TEXT SHOWN
Western nations, including the United States, the United Kingdom and European Union along with Japan, Australia, Switzerland, New Zealand and Canada have imposed what they describe as “strong” and “severe” sanctions on Russia, following Moscow’s invasion of Ukraine.

The new restrictions – which focus on additional individuals being added to watchlists, expanded export controls (especially on high-tech and sensitive technology products) and further isolating the Russian financial system – add to international sanctions already imposed over the past eight years of the Russia-Ukraine conflict.

New Russia-Ukraine Sanctions Imposed thus far

In the immediate aftermath of the Ukraine crisis escalating into armed conflict, the United States and the United Kingdom were quick to impose sanctions, as detailed in an earlier article posted in the Descartes Knowledge Center.

In the days that followed, further curbs were announced in rapid succession by the U.S. and UK as well as new ones by the EU, Canada, Switzerland, Japan, Australia, and New Zealand, with more likely to join.

The common theme is the targeting of Russian elites, banks (including the Central Bank), oil refining industry, and high-tech and military exports. The U.S., UK, EU, and Canada also expelled some Russian banks from SWIFT (Society for Worldwide Interbank Financial Telecommunications), which would disrupt the flow of money in or out of the country. The following is a list of major actions announced:

  • U.S. Commerce Department (BIS): comprehensive export controls that severely restrict Moscow’s access to military technologies covering semiconductors, computers, telecommunications, information security systems, lasers and sensors. The measures also expand the scope of ‘military end use’ and ‘military end user’ requirements to all items subject to the Export Administration Regulations (EAR).
  • U.S. Treasury Department (OFAC): bank restrictions that further bar Russia from the global financial system. The action now targets about 80 per cent of Russian banking assets. It also imposed sanctions on 24 individuals and entities from Belarus, a key Moscow ally in the Ukraine crisis.

WRITTEN INSTRUCTION 1
Rewrite the taxonomy listing below, from kingdom to common name, as a numbered list without blank lines, and leave the pictures out.
The listing that comes next has no connection to the sanctions article above.

RECORDED INFORMATION

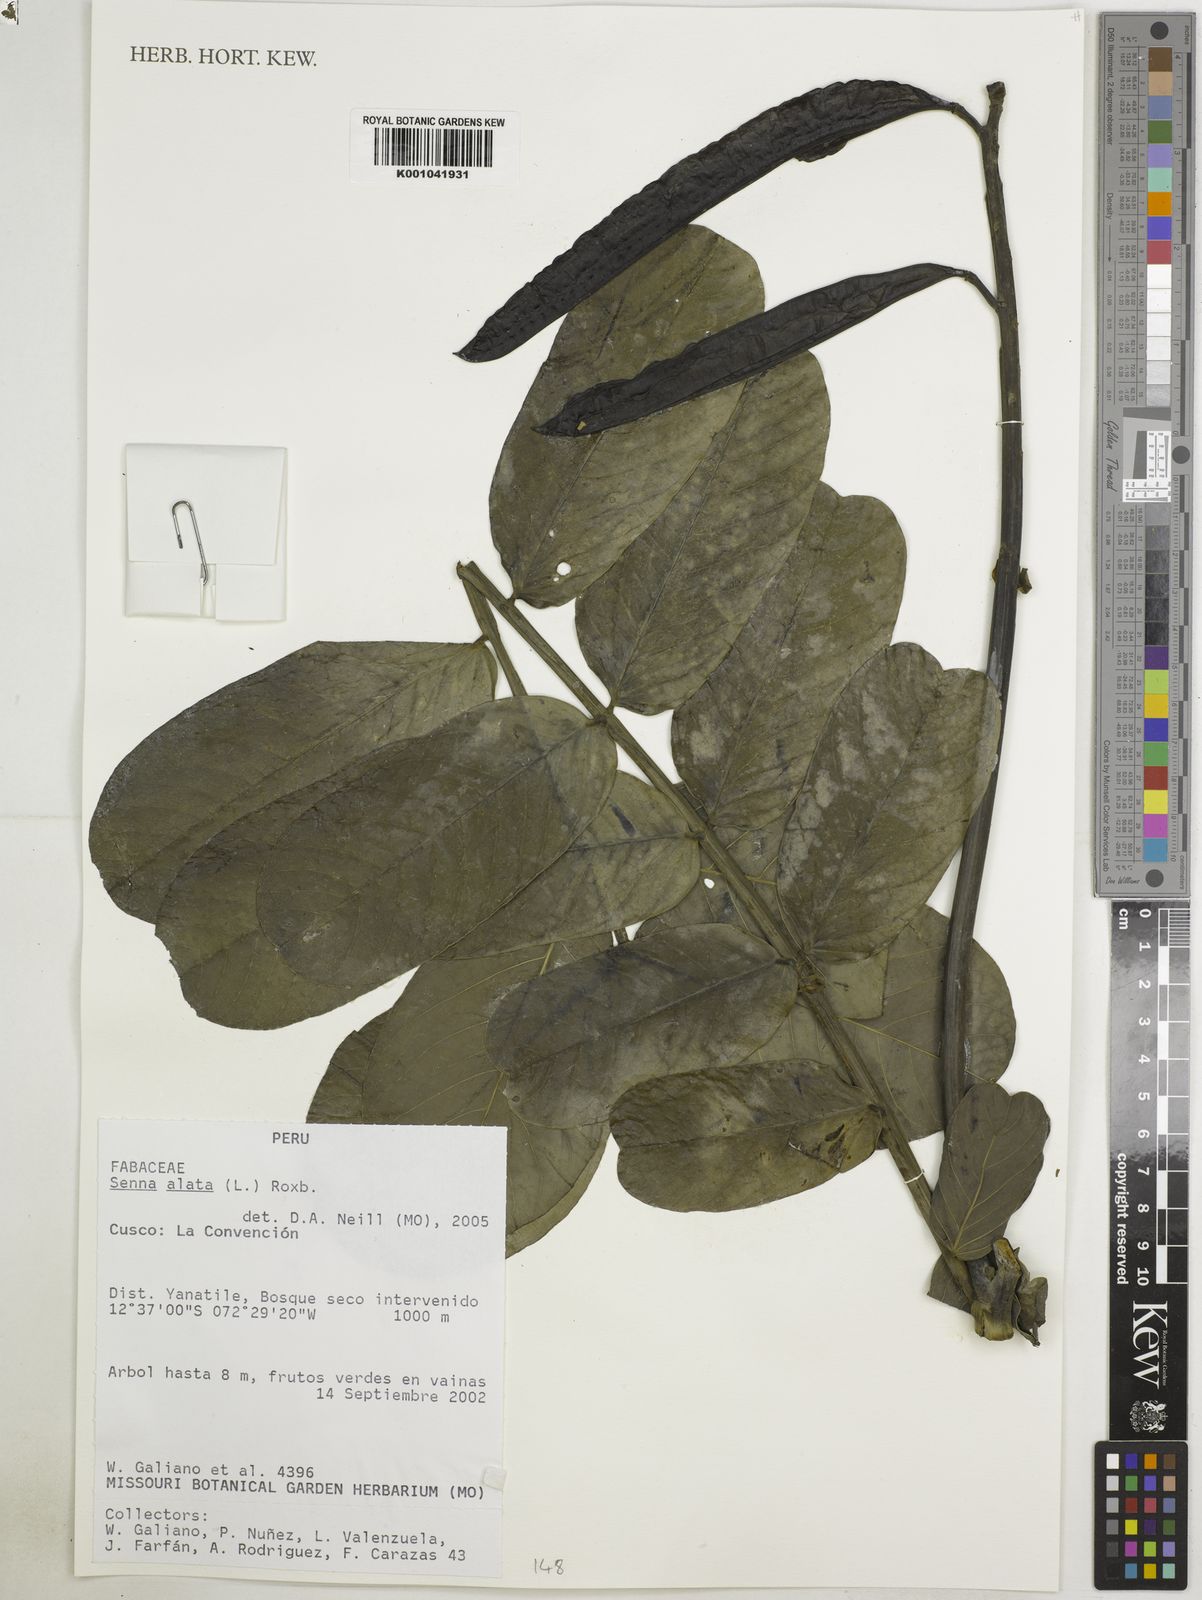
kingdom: Plantae
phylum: Tracheophyta
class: Magnoliopsida
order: Fabales
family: Fabaceae
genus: Senna
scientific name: Senna alata
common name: Emperor's candlesticks
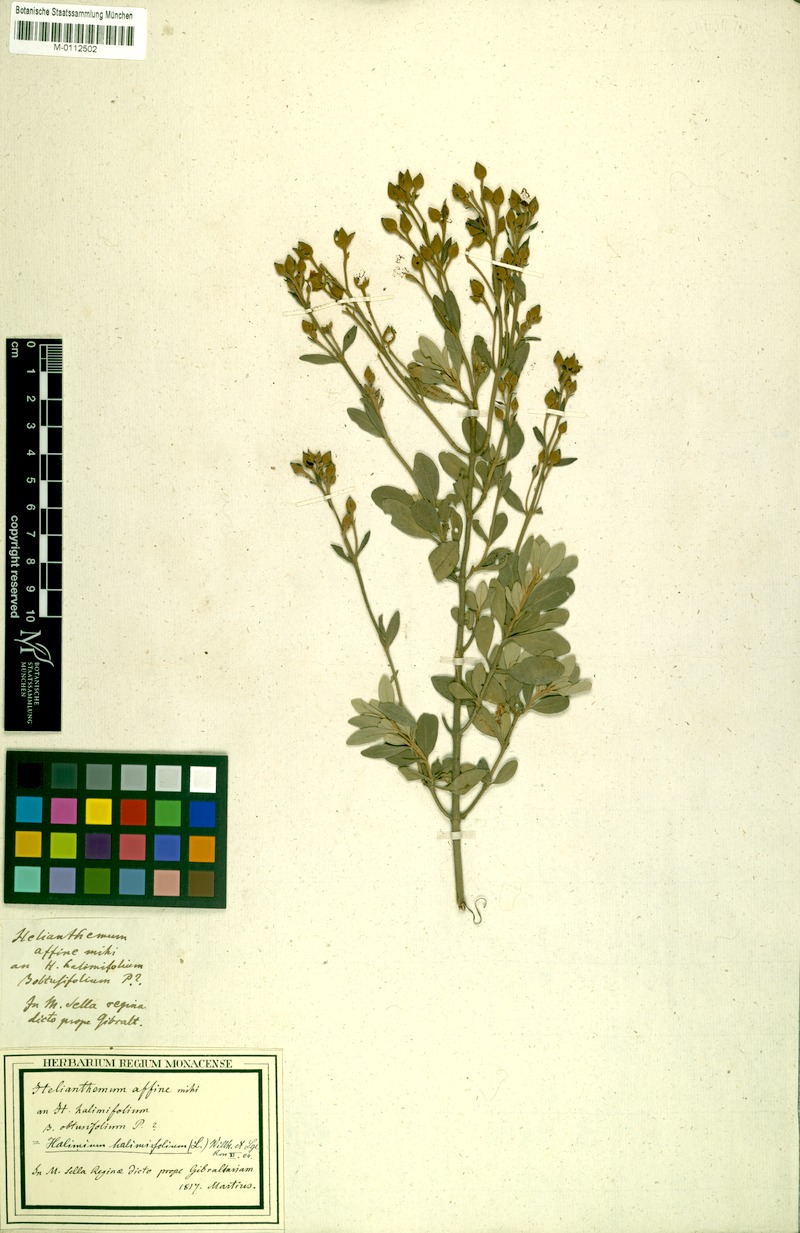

WRITTEN INSTRUCTION 2
Print the sanctions article above in full, word for word.

TASK ANSWER 1
1. kingdom: Plantae
2. phylum: Tracheophyta
3. class: Magnoliopsida
4. order: Fabales
5. family: Fabaceae
6. genus: Senna
7. scientific name: Senna alata
8. common name: Emperor's candlesticks

TASK ANSWER 2
Western nations, including the United States, the United Kingdom and European Union along with Japan, Australia, Switzerland, New Zealand and Canada have imposed what they describe as “strong” and “severe” sanctions on Russia, following Moscow’s invasion of Ukraine.

The new restrictions – which focus on additional individuals being added to watchlists, expanded export controls (especially on high-tech and sensitive technology products) and further isolating the Russian financial system – add to international sanctions already imposed over the past eight years of the Russia-Ukraine conflict.

New Russia-Ukraine Sanctions Imposed thus far

In the immediate aftermath of the Ukraine crisis escalating into armed conflict, the United States and the United Kingdom were quick to impose sanctions, as detailed in an earlier article posted in the Descartes Knowledge Center.

In the days that followed, further curbs were announced in rapid succession by the U.S. and UK as well as new ones by the EU, Canada, Switzerland, Japan, Australia, and New Zealand, with more likely to join.

The common theme is the targeting of Russian elites, banks (including the Central Bank), oil refining industry, and high-tech and military exports. The U.S., UK, EU, and Canada also expelled some Russian banks from SWIFT (Society for Worldwide Interbank Financial Telecommunications), which would disrupt the flow of money in or out of the country. The following is a list of major actions announced:

  • U.S. Commerce Department (BIS): comprehensive export controls that severely restrict Moscow’s access to military technologies covering semiconductors, computers, telecommunications, information security systems, lasers and sensors. The measures also expand the scope of ‘military end use’ and ‘military end user’ requirements to all items subject to the Export Administration Regulations (EAR).
  • U.S. Treasury Department (OFAC): bank restrictions that further bar Russia from the global financial system. The action now targets about 80 per cent of Russian banking assets. It also imposed sanctions on 24 individuals and entities from Belarus, a key Moscow ally in the Ukraine crisis.